WHAT YOU NEED TO DO
Go through the entries below line by line and tally those holding "SkyCiv"; write only the tally.

SUPPLIED INFORMATION
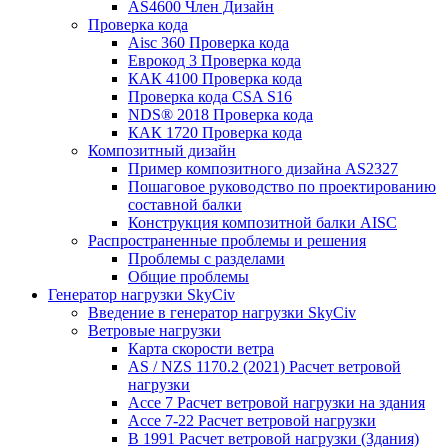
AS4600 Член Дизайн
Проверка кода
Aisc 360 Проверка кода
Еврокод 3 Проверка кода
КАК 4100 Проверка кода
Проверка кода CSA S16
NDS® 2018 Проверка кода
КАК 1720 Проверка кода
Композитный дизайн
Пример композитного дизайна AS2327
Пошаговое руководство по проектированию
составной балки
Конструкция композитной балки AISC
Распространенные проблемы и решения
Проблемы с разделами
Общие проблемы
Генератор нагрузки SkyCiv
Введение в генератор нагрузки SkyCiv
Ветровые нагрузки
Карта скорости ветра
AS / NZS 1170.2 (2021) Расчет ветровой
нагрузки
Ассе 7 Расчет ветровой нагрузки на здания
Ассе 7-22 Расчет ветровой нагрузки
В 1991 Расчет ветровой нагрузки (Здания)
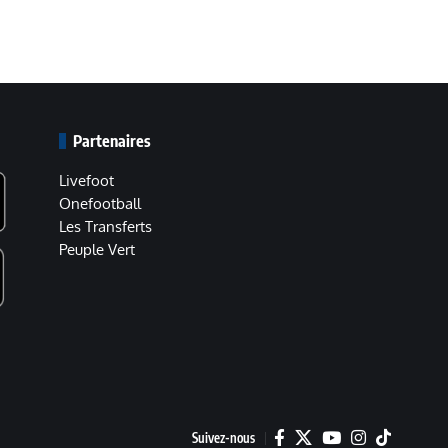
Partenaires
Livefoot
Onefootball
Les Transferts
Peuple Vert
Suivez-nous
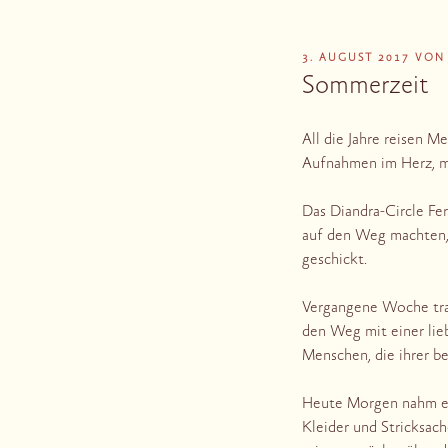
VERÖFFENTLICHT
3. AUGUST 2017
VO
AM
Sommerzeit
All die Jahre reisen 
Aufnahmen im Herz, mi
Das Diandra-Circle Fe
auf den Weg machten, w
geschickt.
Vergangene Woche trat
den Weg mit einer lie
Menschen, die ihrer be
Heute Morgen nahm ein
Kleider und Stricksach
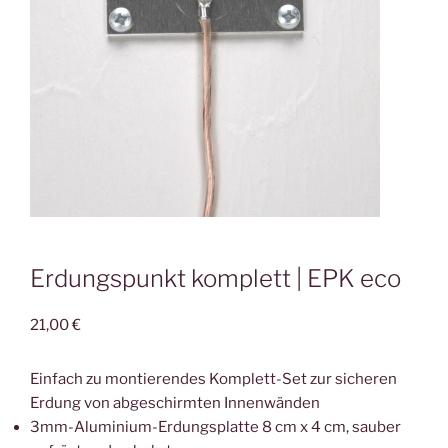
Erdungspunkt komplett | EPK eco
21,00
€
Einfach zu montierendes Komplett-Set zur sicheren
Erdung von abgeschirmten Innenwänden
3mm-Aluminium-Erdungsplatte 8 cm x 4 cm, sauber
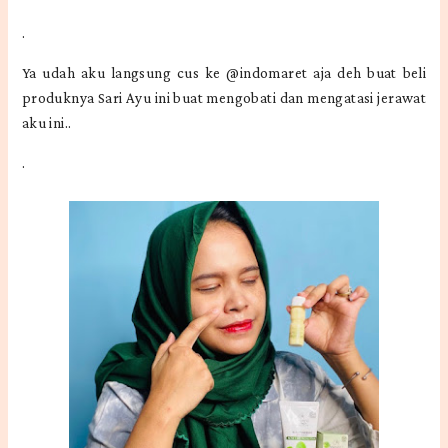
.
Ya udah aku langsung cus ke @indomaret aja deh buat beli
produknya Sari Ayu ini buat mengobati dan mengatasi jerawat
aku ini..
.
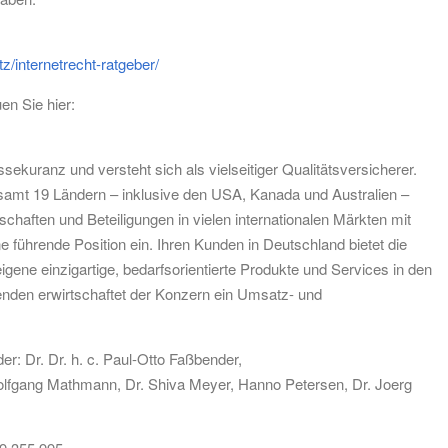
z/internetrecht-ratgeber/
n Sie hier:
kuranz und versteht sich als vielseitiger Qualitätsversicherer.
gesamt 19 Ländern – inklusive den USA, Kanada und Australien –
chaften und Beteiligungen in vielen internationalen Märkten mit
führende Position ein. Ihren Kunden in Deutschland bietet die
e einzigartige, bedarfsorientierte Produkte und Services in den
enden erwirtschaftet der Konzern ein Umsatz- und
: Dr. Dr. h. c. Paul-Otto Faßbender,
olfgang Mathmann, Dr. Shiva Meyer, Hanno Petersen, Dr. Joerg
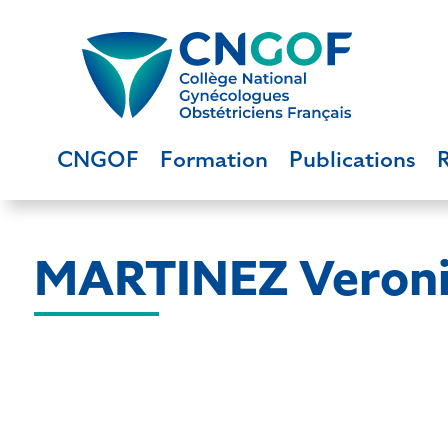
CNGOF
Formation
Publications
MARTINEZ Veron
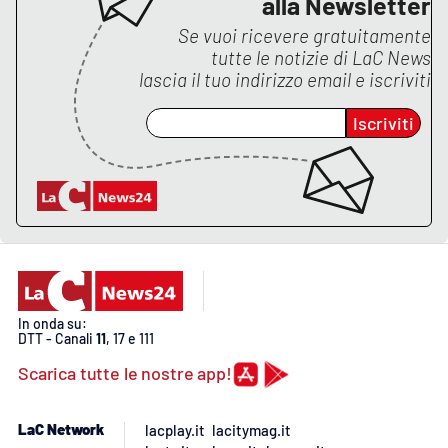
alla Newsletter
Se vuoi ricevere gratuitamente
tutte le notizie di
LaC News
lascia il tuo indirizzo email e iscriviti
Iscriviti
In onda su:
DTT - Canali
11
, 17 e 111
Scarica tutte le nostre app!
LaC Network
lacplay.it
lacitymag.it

WRITTEN RESPONSE
2